━━ THE DATA

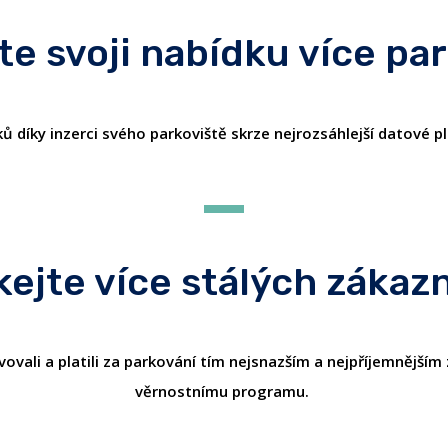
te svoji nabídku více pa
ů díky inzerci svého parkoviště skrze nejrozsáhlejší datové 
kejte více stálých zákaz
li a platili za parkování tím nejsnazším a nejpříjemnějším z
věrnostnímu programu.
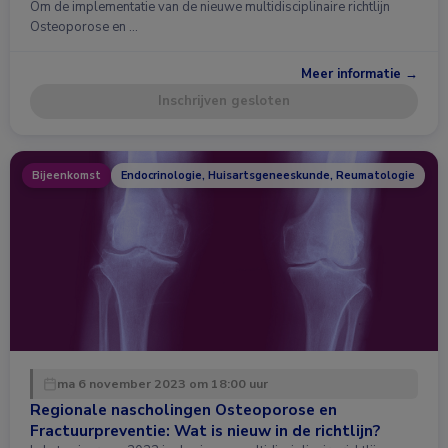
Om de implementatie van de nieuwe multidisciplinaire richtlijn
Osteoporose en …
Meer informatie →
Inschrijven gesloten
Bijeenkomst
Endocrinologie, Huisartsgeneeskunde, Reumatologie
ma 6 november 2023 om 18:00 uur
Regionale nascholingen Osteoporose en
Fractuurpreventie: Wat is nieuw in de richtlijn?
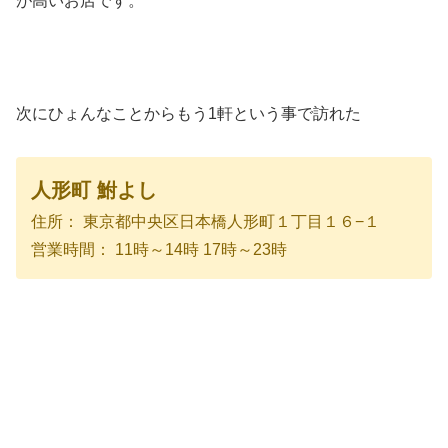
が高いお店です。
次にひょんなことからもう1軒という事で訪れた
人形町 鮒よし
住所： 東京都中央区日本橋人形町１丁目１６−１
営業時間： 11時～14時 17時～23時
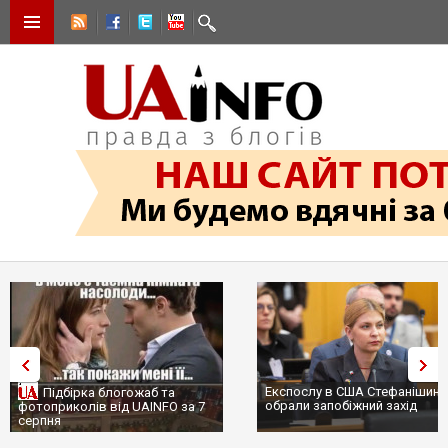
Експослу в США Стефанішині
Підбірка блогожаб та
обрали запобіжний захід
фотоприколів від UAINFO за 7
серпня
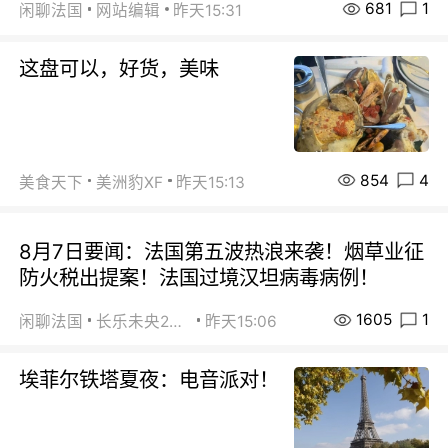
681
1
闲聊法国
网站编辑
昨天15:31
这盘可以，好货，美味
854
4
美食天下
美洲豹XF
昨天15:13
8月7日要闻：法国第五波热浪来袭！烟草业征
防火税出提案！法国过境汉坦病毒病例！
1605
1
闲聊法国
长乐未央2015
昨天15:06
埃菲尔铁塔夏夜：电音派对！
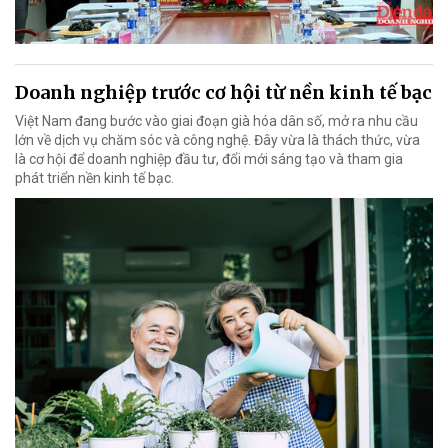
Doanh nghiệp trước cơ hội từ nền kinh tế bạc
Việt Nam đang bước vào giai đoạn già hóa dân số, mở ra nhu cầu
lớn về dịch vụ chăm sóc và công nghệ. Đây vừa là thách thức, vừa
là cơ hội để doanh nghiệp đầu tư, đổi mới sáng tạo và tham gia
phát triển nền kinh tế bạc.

━━━━

TASK PROMPT>
Report each line above that contains the word "více".

YOUR RESPONSE>
te svoji nabídku více pa
kejte více stálých zákaz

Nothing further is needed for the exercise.